> _Written task_
Can you rename "common name" to "vernacular name" everywhere in the listing below and write out all its lines again with nothing else changed?

[Stored data entries]

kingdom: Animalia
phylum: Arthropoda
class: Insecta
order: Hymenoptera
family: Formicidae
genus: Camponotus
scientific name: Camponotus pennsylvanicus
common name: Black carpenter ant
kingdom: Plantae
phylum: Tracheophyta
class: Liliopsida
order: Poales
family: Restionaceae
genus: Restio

> _Output of the task_
kingdom: Animalia
phylum: Arthropoda
class: Insecta
order: Hymenoptera
family: Formicidae
genus: Camponotus
scientific name: Camponotus pennsylvanicus
vernacular name: Black carpenter ant
kingdom: Plantae
phylum: Tracheophyta
class: Liliopsida
order: Poales
family: Restionaceae
genus: Restio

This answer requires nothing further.